Studio album by Joe Zawinul
- Released: September 1996
- Recorded: 1992–1996
- Genre: World music, jazz
- Length: 52:33
- Label: Escapade Music
- Producer: Ivan Zawinul, Joe Zawinul

Joe Zawinul chronology
| Stories of the Danube (1996) | My People (1996) | World Tour (1998) |

= My People (Joe Zawinul album) =

My People is a studio album by Austrian-born jazz musician Joe Zawinul which was recorded and released in 1996.

Professional ratings
Review scores
| Source | Rating |
| AllMusic |  |
| The Penguin Guide to Jazz |  |

== Recording and music ==

The album was recorded in 1996. The music draws on several international influences. "The musical structures are linear, the rhythms full of intricacies welded to Zawinul's love affair with the groove, the synthesizer textures usually sparer than ever. There are vocals in several languages".

== Reception ==

The AllMusic reviewer suggested that the album was more world music than jazz, and concluded: "Hear it; you purists may be jiggling along in spite of yourselves." The Penguin Guide to Jazz described it as "hugely disappointing", containing "a drab residue of common riffs, rhythms and disharmonies".

== Track listing ==

1. "Introduction to a Mighty Theme"
2. "Waraya"
3. "Bimoya"

══════════════════════════════

_Prompt 1_:
In the My People article, which record label released the album?
_Prompt 2_:
Write out the part of the My People article starting with "Studio album by Joe" and going on through "released in 1996.".
_Prompt 3_:
For each statement, say whether it agrees with the My People article: (a) The album came out in September 1996. (b) The Penguin Guide to Jazz praised the album. (c) All the album's vocals are in a single language.

══════════════════════════════

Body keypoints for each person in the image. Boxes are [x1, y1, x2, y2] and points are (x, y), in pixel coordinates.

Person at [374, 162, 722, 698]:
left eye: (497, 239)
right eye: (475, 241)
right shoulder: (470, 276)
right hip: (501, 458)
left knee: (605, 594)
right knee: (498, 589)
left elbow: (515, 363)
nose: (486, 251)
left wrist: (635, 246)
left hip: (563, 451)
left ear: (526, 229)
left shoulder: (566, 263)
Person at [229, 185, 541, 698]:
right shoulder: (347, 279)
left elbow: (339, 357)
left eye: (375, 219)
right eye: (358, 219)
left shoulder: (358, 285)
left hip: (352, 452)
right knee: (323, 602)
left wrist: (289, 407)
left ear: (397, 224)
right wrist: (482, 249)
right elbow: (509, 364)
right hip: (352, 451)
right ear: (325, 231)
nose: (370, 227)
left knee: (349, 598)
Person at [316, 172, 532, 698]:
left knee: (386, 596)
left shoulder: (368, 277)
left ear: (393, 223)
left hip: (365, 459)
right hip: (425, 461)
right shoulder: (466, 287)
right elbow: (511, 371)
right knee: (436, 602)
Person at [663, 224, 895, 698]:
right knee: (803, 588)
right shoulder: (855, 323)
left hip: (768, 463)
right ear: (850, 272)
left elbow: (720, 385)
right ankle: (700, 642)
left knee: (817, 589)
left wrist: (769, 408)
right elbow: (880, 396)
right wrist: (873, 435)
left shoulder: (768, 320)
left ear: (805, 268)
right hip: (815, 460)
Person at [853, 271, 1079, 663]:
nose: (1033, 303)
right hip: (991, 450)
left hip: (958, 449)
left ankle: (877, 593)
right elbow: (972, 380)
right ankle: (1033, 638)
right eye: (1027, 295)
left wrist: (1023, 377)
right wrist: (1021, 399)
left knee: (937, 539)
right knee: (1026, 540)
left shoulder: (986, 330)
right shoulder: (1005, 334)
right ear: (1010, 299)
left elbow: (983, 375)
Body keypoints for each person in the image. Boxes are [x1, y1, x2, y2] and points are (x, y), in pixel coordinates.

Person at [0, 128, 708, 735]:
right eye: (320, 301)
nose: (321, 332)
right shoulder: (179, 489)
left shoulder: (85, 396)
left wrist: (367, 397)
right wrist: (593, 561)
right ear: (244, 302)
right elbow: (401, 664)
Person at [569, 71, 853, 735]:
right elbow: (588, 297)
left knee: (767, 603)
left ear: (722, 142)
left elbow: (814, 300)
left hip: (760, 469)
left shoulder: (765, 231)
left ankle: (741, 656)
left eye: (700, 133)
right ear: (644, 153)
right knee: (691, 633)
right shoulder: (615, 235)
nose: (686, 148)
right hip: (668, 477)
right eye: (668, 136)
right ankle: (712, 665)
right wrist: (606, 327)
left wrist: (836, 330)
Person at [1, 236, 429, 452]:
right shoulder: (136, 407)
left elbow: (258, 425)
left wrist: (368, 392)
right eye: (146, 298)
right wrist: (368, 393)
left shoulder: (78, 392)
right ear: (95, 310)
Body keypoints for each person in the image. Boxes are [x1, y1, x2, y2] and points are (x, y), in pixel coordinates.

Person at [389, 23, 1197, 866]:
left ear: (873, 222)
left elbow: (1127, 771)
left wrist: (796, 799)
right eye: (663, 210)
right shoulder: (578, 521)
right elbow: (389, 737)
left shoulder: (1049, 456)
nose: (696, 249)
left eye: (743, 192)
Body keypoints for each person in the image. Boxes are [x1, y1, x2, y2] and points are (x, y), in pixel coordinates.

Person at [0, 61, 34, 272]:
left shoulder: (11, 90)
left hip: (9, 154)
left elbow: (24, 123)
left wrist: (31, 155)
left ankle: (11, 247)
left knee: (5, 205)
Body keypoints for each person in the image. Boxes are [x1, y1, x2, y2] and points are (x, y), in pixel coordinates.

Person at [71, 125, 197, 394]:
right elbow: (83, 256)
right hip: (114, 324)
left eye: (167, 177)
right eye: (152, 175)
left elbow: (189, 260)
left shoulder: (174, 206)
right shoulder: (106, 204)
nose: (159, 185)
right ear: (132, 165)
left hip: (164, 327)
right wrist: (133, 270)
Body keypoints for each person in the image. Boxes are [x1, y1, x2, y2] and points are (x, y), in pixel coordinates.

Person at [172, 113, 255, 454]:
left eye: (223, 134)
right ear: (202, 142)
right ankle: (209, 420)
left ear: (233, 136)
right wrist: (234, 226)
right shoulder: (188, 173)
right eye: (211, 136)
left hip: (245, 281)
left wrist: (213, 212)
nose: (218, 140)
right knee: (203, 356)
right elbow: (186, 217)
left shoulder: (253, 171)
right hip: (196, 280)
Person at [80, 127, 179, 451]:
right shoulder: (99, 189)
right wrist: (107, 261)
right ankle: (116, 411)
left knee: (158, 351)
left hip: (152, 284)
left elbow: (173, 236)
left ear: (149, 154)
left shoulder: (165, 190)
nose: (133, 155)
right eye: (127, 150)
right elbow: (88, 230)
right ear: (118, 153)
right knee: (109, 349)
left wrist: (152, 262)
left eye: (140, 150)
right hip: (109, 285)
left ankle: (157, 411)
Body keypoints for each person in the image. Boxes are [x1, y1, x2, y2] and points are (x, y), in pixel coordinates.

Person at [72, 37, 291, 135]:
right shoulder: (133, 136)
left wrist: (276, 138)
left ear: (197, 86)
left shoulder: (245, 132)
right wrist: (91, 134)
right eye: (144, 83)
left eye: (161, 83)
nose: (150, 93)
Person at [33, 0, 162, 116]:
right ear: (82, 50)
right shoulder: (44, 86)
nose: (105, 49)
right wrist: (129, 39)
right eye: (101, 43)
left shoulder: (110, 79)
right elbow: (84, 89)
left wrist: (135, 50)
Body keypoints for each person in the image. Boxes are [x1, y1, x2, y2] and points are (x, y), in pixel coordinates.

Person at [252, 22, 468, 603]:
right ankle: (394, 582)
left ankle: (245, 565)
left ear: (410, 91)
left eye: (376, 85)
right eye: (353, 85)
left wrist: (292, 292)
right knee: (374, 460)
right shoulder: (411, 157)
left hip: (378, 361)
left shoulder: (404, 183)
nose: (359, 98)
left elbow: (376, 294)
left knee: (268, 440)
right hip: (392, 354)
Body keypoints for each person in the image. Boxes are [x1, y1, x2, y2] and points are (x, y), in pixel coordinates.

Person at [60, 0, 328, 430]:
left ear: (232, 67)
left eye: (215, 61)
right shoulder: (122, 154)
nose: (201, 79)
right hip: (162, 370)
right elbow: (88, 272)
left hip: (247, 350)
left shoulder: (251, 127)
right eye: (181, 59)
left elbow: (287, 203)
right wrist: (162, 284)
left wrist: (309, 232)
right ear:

══════════════════════════════

_Exercise result 1_:
Escapade Music

_Exercise result 2_:
Studio album by Joe Zawinul
- Released: September 1996
- Recorded: 1992–1996
- Genre: World music, jazz
- Length: 52:33
- Label: Escapade Music
- Producer: Ivan Zawinul, Joe Zawinul

Joe Zawinul chronology
| Stories of the Danube (1996) | My People (1996) | World Tour (1998) |

= My People (Joe Zawinul album) =

My People is a studio album by Austrian-born jazz musician Joe Zawinul which was recorded and released in 1996.

_Exercise result 3_:
(a) Yes: "Released: September 1996"
(b) No: "hugely disappointing"
(c) No: "There are vocals in several languages"